介護現場で働く仲間は、怒りを持って働いている
Tさんは、介護の仕事を誇りにして、夜勤専門職で休みは1 ヵ月に2日か3日、8年も実家に帰れない状況で働き続けていました。勤務の要請の電話は断ることができず、自分がシフトに入らなければ他の職員にしわ寄せがいってしまう、とすべて請けて勤務してきました。こういうまじめに勤め上げてきた労働者の勤務態度をあげつらい「卑劣で」「悪質」であり、「介護福祉士という国家資格を持ち、高いモラルが求められるのにもかかわらず福祉への社会的信頼を失墜させる」とは、よくぞ言ったものです!福祉の社会的信頼を失墜させているのは、現場の労働者ではなく、(有)美泉のような「高品質の介護や医療」を売り物にして、労働者に矛盾の一切をしわ寄せして、収益を上げている介護施設経営者や資本であり、それを容認している労働行政や福祉行政です。

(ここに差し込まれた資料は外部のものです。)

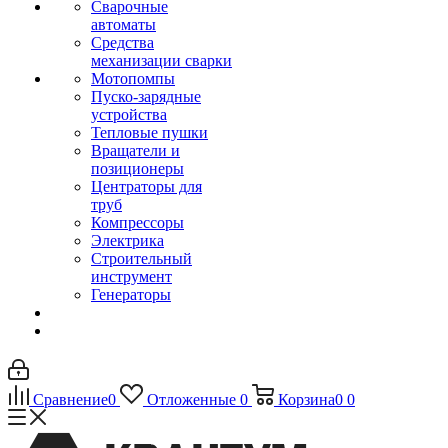
Сварочные
автоматы
Средства
механизации сварки
Мотопомпы
Пуско-зарядные
устройства
Тепловые пушки
Вращатели и
позиционеры
Центраторы для
труб
Компрессоры
Электрика
Строительный
инструмент
Генераторы
Сравнение
0
Отложенные
0
Корзина
0
0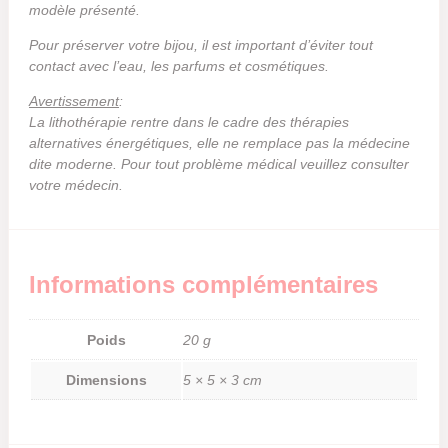
modèle présenté.
Pour préserver votre bijou, il est important d’éviter tout
contact avec l’eau, les parfums et cosmétiques.
Avertissement
:
La lithothérapie rentre dans le cadre des thérapies
alternatives énergétiques, elle ne remplace pas la médecine
dite moderne. Pour tout problème médical veuillez consulter
votre médecin.
Informations complémentaires
Poids
20 g
Dimensions
5 × 5 × 3 cm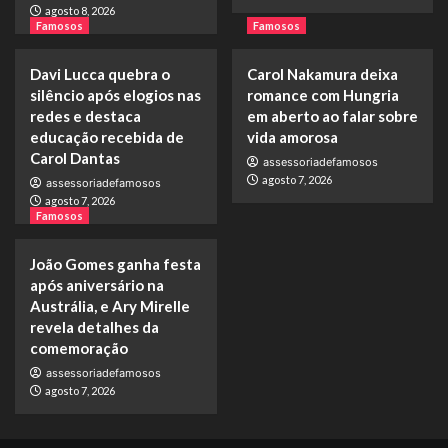
agosto 8, 2026
Famosos
Famosos
Davi Lucca quebra o
Carol Nakamura deixa
silêncio após elogios nas
romance com Hungria
redes e destaca
em aberto ao falar sobre
educação recebida de
vida amorosa
Carol Dantas
assessoriadefamosos
agosto 7, 2026
assessoriadefamosos
agosto 7, 2026
Famosos
João Gomes ganha festa
após aniversário na
Austrália, e Ary Mirelle
revela detalhes da
comemoração
assessoriadefamosos
agosto 7, 2026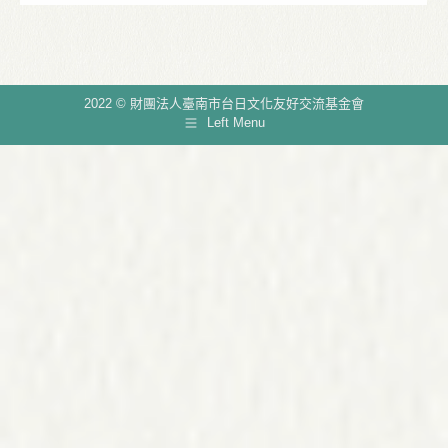
2022 © 財團法人臺南市台日文化友好交流基金會
Left Menu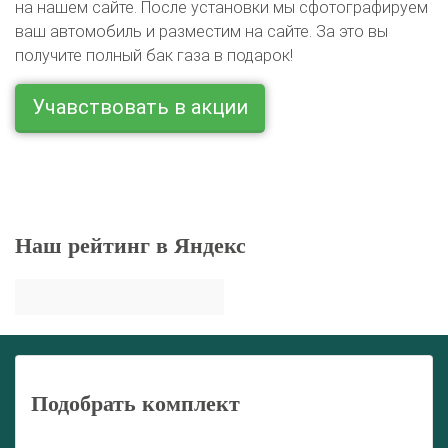
на нашем сайте. После установки мы сфотографируем
ваш автомобиль и разместим на сайте. За это вы
получите полный бак газа в подарок!
Учавствовать в акции
Наш рейтинг в Яндекс
Подобрать комплект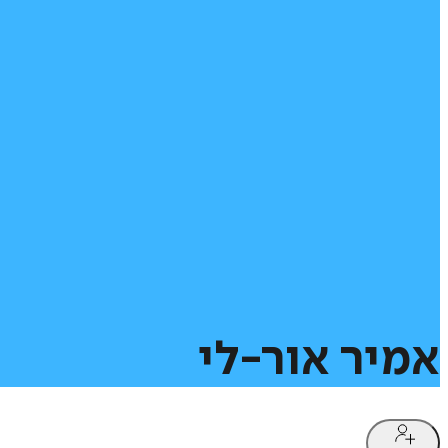
אמיר
אור-לי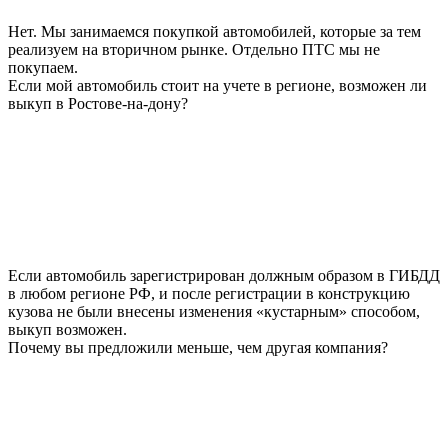
Нет. Мы занимаемся покупкой автомобилей, которые за тем
реализуем на вторичном рынке. Отдельно ПТС мы не
покупаем.
Если мой автомобиль стоит на учете в регионе, возможен ли
выкуп в Ростове-на-дону?
Если автомобиль зарегистрирован должным образом в ГИБДД
в любом регионе РФ, и после регистрации в конструкцию
кузова не были внесены изменения «кустарным» способом,
выкуп возможен.
Почему вы предложили меньше, чем другая компания?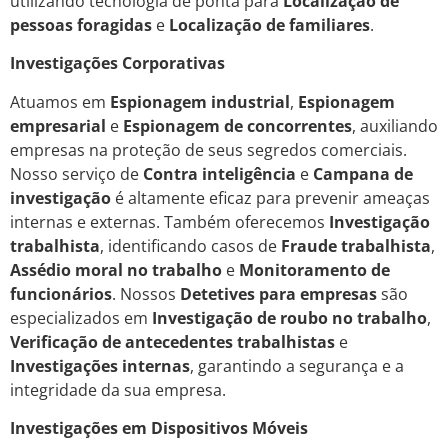
utilizando tecnologia de ponta para
Localização de
pessoas foragidas
e
Localização de familiares
.
Investigações Corporativas
Atuamos em
Espionagem industrial
,
Espionagem
empresarial
e
Espionagem de concorrentes
, auxiliando
empresas na proteção de seus segredos comerciais.
Nosso serviço de
Contra inteligência
e
Campana de
investigação
é altamente eficaz para prevenir ameaças
internas e externas. Também oferecemos
Investigação
trabalhista
, identificando casos de
Fraude trabalhista
,
Assédio moral no trabalho
e
Monitoramento de
funcionários
. Nossos
Detetives para empresas
são
especializados em
Investigação de roubo no trabalho
,
Verificação de antecedentes trabalhistas
e
Investigações internas
, garantindo a segurança e a
integridade da sua empresa.
Investigações em Dispositivos Móveis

介護労働者は「安全より金もうけ」のあり方に怒りを持っています。
すべての労働者は、労働組合で団結して闘おう!
介護で働く仲間のみなさん!Tさんの事態は決して「人ごと」ではありません。明日、自分の身の上に起こってもおかしくないことです。すべての働く仲間のみなさん!これは単に介護職場での事故の問題に限ったことでもありません。現在、外注化や非正規職化はあらゆる産業で急速に広がっています。外注化や非正規職化は、業務が細切れにされて会社の責任があいまいになり、経営者が安全に配慮せず事故が多発します。さらに経営者が、飽くなき金もうけに走ることを本質にしています。自らの生活と命を守り、生き抜くために、働く仲間は労働組合で団結して闘おう!
私たちは、検事の懲役5年の重罪求刑を絶対に許さず、Tさんと団結して闘い抜きます!働く仲間のみなさん、広島連帯ユニオンで共に闘いましょう!